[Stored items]
======
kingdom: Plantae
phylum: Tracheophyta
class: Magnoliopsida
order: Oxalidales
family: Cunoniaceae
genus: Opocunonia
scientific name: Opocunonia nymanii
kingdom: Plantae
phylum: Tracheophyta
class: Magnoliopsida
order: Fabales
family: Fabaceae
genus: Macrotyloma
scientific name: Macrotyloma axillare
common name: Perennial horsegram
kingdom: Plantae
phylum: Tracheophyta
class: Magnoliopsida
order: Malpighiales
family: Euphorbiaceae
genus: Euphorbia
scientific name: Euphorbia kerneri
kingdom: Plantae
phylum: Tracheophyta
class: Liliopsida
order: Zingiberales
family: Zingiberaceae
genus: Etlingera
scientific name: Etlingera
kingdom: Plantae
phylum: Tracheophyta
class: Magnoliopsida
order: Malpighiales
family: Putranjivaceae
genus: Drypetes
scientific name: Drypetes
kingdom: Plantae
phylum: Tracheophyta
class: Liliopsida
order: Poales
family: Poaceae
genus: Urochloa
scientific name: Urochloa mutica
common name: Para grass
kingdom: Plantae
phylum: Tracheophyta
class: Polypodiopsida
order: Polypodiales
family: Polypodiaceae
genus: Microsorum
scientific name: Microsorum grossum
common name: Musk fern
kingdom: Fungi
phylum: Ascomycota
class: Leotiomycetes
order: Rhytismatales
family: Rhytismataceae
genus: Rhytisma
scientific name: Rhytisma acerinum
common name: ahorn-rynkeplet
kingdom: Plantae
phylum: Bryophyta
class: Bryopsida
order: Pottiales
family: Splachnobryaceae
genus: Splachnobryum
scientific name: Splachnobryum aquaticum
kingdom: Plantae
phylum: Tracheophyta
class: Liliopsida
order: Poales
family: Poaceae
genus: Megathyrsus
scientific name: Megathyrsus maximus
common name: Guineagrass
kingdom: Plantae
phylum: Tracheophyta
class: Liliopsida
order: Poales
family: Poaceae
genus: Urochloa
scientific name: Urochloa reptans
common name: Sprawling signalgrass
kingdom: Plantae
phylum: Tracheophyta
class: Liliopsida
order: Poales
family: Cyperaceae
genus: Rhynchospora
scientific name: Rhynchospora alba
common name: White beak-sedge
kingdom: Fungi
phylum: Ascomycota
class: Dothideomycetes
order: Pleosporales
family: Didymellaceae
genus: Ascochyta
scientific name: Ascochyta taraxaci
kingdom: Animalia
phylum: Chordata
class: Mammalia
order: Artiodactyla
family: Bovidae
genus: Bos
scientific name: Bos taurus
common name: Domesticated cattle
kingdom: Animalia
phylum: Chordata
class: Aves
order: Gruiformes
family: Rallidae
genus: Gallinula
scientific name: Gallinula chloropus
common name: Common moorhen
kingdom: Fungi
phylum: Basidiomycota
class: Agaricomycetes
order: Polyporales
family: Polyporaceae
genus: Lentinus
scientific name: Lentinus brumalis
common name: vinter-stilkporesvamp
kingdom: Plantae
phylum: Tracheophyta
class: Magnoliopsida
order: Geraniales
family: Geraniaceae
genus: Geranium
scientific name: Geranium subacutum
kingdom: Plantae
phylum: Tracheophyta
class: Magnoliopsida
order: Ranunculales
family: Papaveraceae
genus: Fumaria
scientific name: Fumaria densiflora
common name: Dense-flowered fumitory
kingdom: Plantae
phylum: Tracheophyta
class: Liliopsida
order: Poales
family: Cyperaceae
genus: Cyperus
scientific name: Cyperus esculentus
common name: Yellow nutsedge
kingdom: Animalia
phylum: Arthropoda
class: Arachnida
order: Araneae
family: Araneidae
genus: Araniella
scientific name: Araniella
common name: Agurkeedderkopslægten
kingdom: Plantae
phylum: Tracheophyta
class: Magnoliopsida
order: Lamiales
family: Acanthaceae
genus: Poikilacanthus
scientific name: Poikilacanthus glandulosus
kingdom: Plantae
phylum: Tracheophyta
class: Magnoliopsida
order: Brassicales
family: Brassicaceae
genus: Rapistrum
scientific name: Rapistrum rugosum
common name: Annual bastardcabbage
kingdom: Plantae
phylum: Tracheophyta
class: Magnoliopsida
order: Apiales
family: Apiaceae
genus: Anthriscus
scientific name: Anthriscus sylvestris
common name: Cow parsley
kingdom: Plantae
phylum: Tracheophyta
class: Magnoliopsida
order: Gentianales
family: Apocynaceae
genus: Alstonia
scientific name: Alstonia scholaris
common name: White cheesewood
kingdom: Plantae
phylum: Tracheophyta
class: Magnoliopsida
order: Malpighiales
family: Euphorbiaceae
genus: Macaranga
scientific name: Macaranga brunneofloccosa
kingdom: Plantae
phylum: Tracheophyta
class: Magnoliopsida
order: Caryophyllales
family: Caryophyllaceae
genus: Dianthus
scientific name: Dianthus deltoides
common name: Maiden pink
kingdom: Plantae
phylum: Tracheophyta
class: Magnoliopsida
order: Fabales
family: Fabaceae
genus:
======
#### TASK STATEMENT
Rewrite all of the data above, replacing "common name" with "vernacular name" wherever it occurs and leaving everything else unchanged.

#### EXERCISE RESULT
kingdom: Plantae
phylum: Tracheophyta
class: Magnoliopsida
order: Oxalidales
family: Cunoniaceae
genus: Opocunonia
scientific name: Opocunonia nymanii
kingdom: Plantae
phylum: Tracheophyta
class: Magnoliopsida
order: Fabales
family: Fabaceae
genus: Macrotyloma
scientific name: Macrotyloma axillare
vernacular name: Perennial horsegram
kingdom: Plantae
phylum: Tracheophyta
class: Magnoliopsida
order: Malpighiales
family: Euphorbiaceae
genus: Euphorbia
scientific name: Euphorbia kerneri
kingdom: Plantae
phylum: Tracheophyta
class: Liliopsida
order: Zingiberales
family: Zingiberaceae
genus: Etlingera
scientific name: Etlingera
kingdom: Plantae
phylum: Tracheophyta
class: Magnoliopsida
order: Malpighiales
family: Putranjivaceae
genus: Drypetes
scientific name: Drypetes
kingdom: Plantae
phylum: Tracheophyta
class: Liliopsida
order: Poales
family: Poaceae
genus: Urochloa
scientific name: Urochloa mutica
vernacular name: Para grass
kingdom: Plantae
phylum: Tracheophyta
class: Polypodiopsida
order: Polypodiales
family: Polypodiaceae
genus: Microsorum
scientific name: Microsorum grossum
vernacular name: Musk fern
kingdom: Fungi
phylum: Ascomycota
class: Leotiomycetes
order: Rhytismatales
family: Rhytismataceae
genus: Rhytisma
scientific name: Rhytisma acerinum
vernacular name: ahorn-rynkeplet
kingdom: Plantae
phylum: Bryophyta
class: Bryopsida
order: Pottiales
family: Splachnobryaceae
genus: Splachnobryum
scientific name: Splachnobryum aquaticum
kingdom: Plantae
phylum: Tracheophyta
class: Liliopsida
order: Poales
family: Poaceae
genus: Megathyrsus
scientific name: Megathyrsus maximus
vernacular name: Guineagrass
kingdom: Plantae
phylum: Tracheophyta
class: Liliopsida
order: Poales
family: Poaceae
genus: Urochloa
scientific name: Urochloa reptans
vernacular name: Sprawling signalgrass
kingdom: Plantae
phylum: Tracheophyta
class: Liliopsida
order: Poales
family: Cyperaceae
genus: Rhynchospora
scientific name: Rhynchospora alba
vernacular name: White beak-sedge
kingdom: Fungi
phylum: Ascomycota
class: Dothideomycetes
order: Pleosporales
family: Didymellaceae
genus: Ascochyta
scientific name: Ascochyta taraxaci
kingdom: Animalia
phylum: Chordata
class: Mammalia
order: Artiodactyla
family: Bovidae
genus: Bos
scientific name: Bos taurus
vernacular name: Domesticated cattle
kingdom: Animalia
phylum: Chordata
class: Aves
order: Gruiformes
family: Rallidae
genus: Gallinula
scientific name: Gallinula chloropus
vernacular name: Common moorhen
kingdom: Fungi
phylum: Basidiomycota
class: Agaricomycetes
order: Polyporales
family: Polyporaceae
genus: Lentinus
scientific name: Lentinus brumalis
vernacular name: vinter-stilkporesvamp
kingdom: Plantae
phylum: Tracheophyta
class: Magnoliopsida
order: Geraniales
family: Geraniaceae
genus: Geranium
scientific name: Geranium subacutum
kingdom: Plantae
phylum: Tracheophyta
class: Magnoliopsida
order: Ranunculales
family: Papaveraceae
genus: Fumaria
scientific name: Fumaria densiflora
vernacular name: Dense-flowered fumitory
kingdom: Plantae
phylum: Tracheophyta
class: Liliopsida
order: Poales
family: Cyperaceae
genus: Cyperus
scientific name: Cyperus esculentus
vernacular name: Yellow nutsedge
kingdom: Animalia
phylum: Arthropoda
class: Arachnida
order: Araneae
family: Araneidae
genus: Araniella
scientific name: Araniella
vernacular name: Agurkeedderkopslægten
kingdom: Plantae
phylum: Tracheophyta
class: Magnoliopsida
order: Lamiales
family: Acanthaceae
genus: Poikilacanthus
scientific name: Poikilacanthus glandulosus
kingdom: Plantae
phylum: Tracheophyta
class: Magnoliopsida
order: Brassicales
family: Brassicaceae
genus: Rapistrum
scientific name: Rapistrum rugosum
vernacular name: Annual bastardcabbage
kingdom: Plantae
phylum: Tracheophyta
class: Magnoliopsida
order: Apiales
family: Apiaceae
genus: Anthriscus
scientific name: Anthriscus sylvestris
vernacular name: Cow parsley
kingdom: Plantae
phylum: Tracheophyta
class: Magnoliopsida
order: Gentianales
family: Apocynaceae
genus: Alstonia
scientific name: Alstonia scholaris
vernacular name: White cheesewood
kingdom: Plantae
phylum: Tracheophyta
class: Magnoliopsida
order: Malpighiales
family: Euphorbiaceae
genus: Macaranga
scientific name: Macaranga brunneofloccosa
kingdom: Plantae
phylum: Tracheophyta
class: Magnoliopsida
order: Caryophyllales
family: Caryophyllaceae
genus: Dianthus
scientific name: Dianthus deltoides
vernacular name: Maiden pink
kingdom: Plantae
phylum: Tracheophyta
class: Magnoliopsida
order: Fabales
family: Fabaceae
genus:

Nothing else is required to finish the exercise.